One of the largest providers of apprenticeships has asked the Skills Funding Agency for permission to give cashback to employers, prompting the agency to say it would have “grave concerns” about any such arrangement.

In an email about Trailblazer funding, dated 22 December and released to FE Week following an FoI request, JTL Training asked the funding agency if it could offer “free training vouchers, tools or bank credit” to certain employers.

The payments from the provider, which has an SFA allocation of £17.3m for 2015/16, would be “completion grants from its charitable reserves” to employers that it said would be “treated adversely under the new funding arrangements”, the email from JTL chief executive Jon Graham said.

In a reply dated 14 January, the SFA said: “It is a core principle of the apprenticeship programme that it is co-funded between government and employers.

“We would have grave concerns about any grants not going with the grain of government policy.”

However, the email suggested that the agency’s powers to enforce this principle were limited. The information given was intended to “clarify the position on the funding rules”, it said. “We will not offer advice on what are clearly your commercial decisions,” it continued.

Under funding rules for the new Trailblazer apprenticeships, each standard is allocated one of five government funding caps (six from 2016/17).

The government will pay two thirds of the cost of delivering the standard up to the cap, with employers expected to contribute the remaining third. Employers can claim one or more incentive payments on offer from the government: a 16 to 18 apprentice payment, a small employer incentive and a completion incentive.

JTL Training, which was rated good across the board at its last Ofsted inspection in December 2012, runs apprenticeships and traineeships in the electrical, plumbing, heating and ventilating, and electrical maintenance sectors.

Its SFA allocation of £13.7m for 16-18 apprenticeships and traineeships in 2015/16 is the largest such allocation of any training provider. According to its most recent accounts, the provider had 4,764 apprentices in training at the end of July 2014.

Mr Graham told FE Week that they had been exploring ways to make the transition from apprenticeship frameworks to new Trailblazer standards “as a simple as possible” for their employers, many of whom are “very small, micro-businesses”.

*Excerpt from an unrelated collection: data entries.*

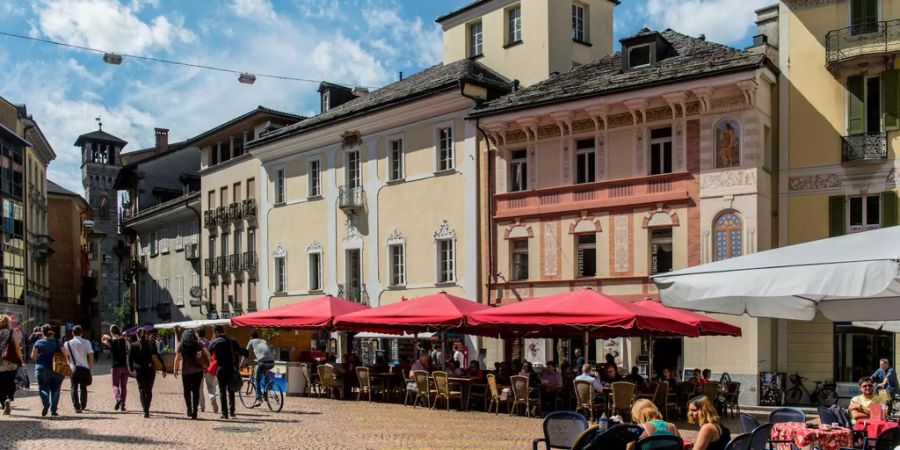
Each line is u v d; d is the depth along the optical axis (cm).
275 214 4512
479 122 3341
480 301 3375
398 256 3775
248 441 1566
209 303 5294
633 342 2962
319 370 2702
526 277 3262
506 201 3303
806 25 2817
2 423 1770
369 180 3900
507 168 3316
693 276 993
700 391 2162
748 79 2659
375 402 2541
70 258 8450
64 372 1911
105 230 10725
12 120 6094
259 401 2258
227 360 1944
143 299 6638
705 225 2786
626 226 2969
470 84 3409
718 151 2784
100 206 10762
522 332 2630
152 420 1864
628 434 998
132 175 6794
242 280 4869
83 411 2042
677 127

For most of these employers the SFA’s incentive payments would cover their contributions, Mr Graham said, but for “about 10 or 15 per cent” of their employers “when we did the calculations, depending on the size, of the age, of an employer, that wasn’t always the case”.

The SFA has confirmed that JTL has not finalised any Trailblazer funding arrangements with employers, and does not have any apprentices on Trailblazer standards.

A spokesperson for JTL described the email exchange as a “purely conceptual discussion”.

“The SFA provided guidance and direction to JTL in the absence of current practice, and of course as soon as they advised of concerns, we immediately discontinued this idea,” the spokesperson said.

A spokesperson for the SFA said: “If providers are found to have broken the co-funding principles set out in the funding rules we will issue them with a notice of breach.”

Penalties for a breach include contract termination, in the case of a serious breach.

“We are currently reviewing the impact of other funding sources on the co-funding model, and will update the 2016 to 2017 funding rules if we consider that further clarification is needed,” the spokesperson added.